• _PROVIDED ENTRIES_
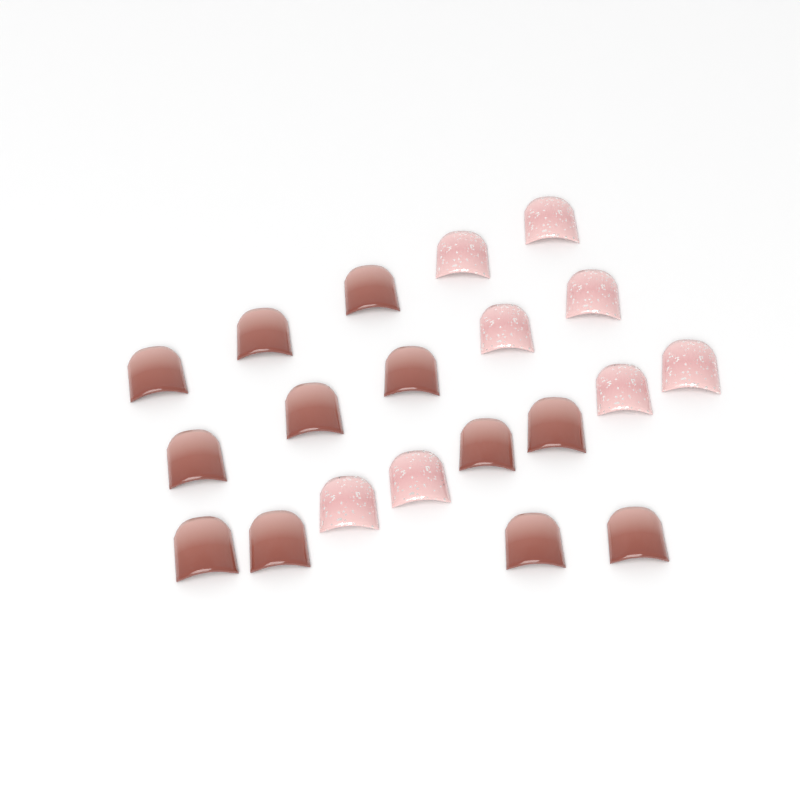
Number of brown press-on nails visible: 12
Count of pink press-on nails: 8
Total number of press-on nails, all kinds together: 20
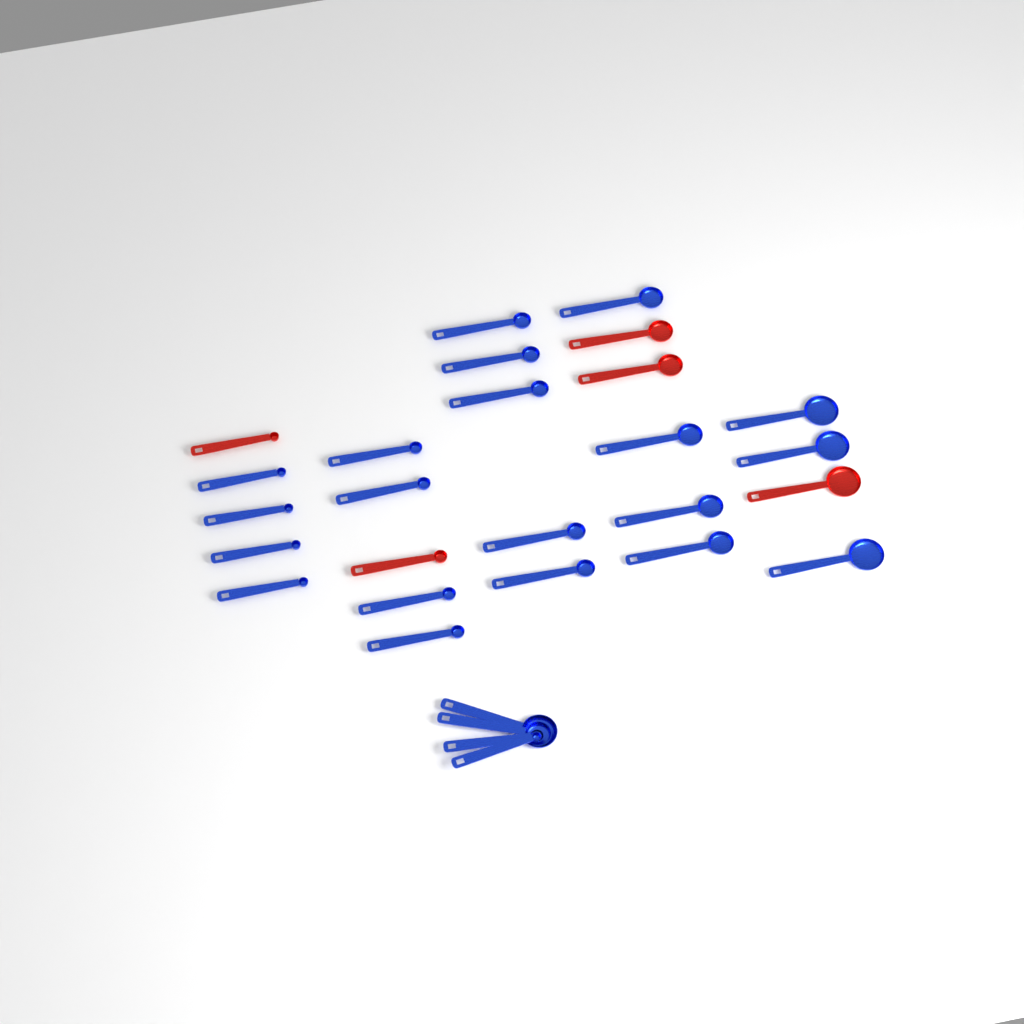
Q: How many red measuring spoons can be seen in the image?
---
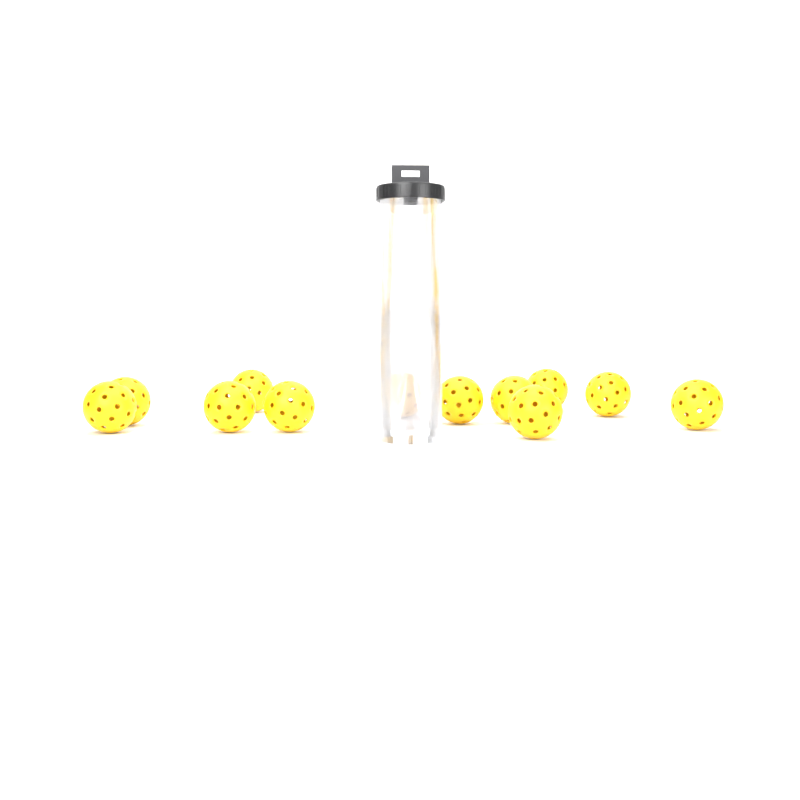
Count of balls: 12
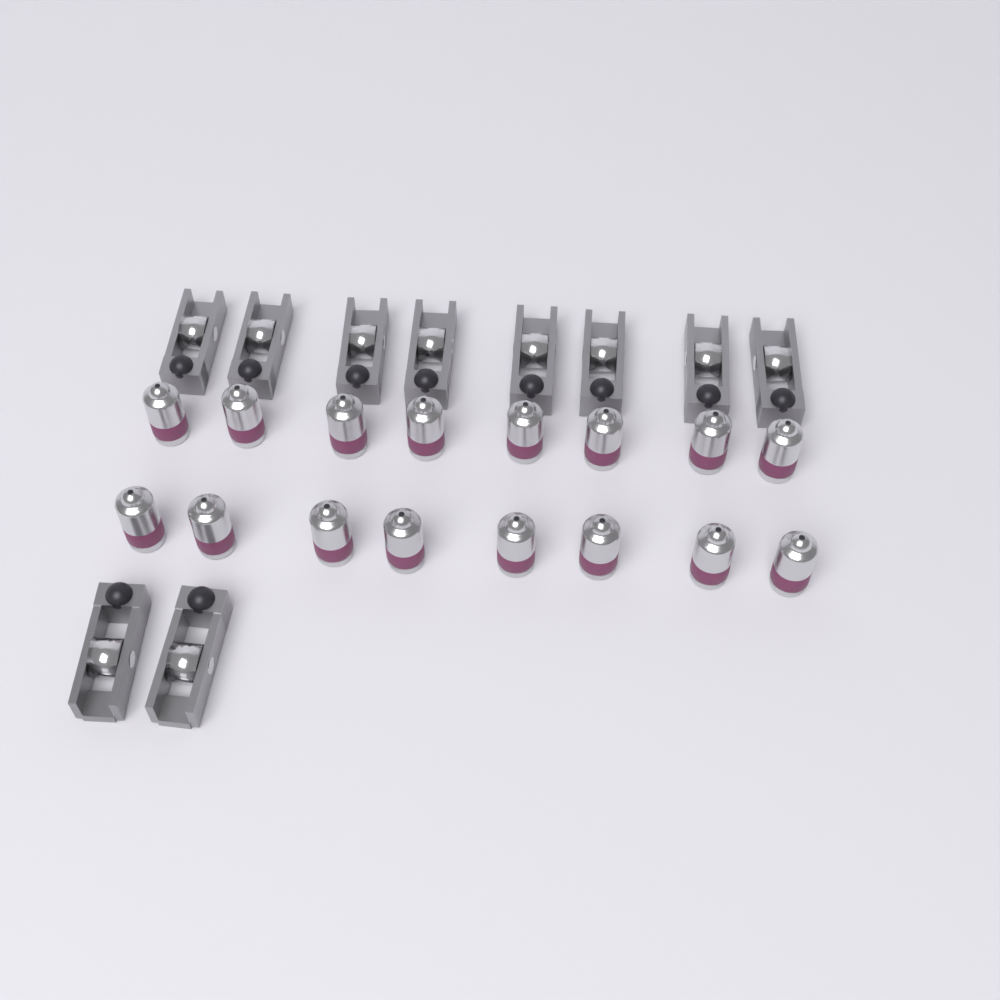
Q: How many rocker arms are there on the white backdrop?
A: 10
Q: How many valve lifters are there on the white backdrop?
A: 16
...
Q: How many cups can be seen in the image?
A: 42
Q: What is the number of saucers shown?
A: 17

• _EXERCISE BRIEF_
Copy the material from the line with "Count of pink press-on nails: 8" up to and including the line with "Total number of", substituting "acrylic nails" for "press-on nails" and leaving everything else unchanged.

• _FULL RESPONSE_
Count of pink acrylic nails: 8
Total number of acrylic nails, all kinds together: 20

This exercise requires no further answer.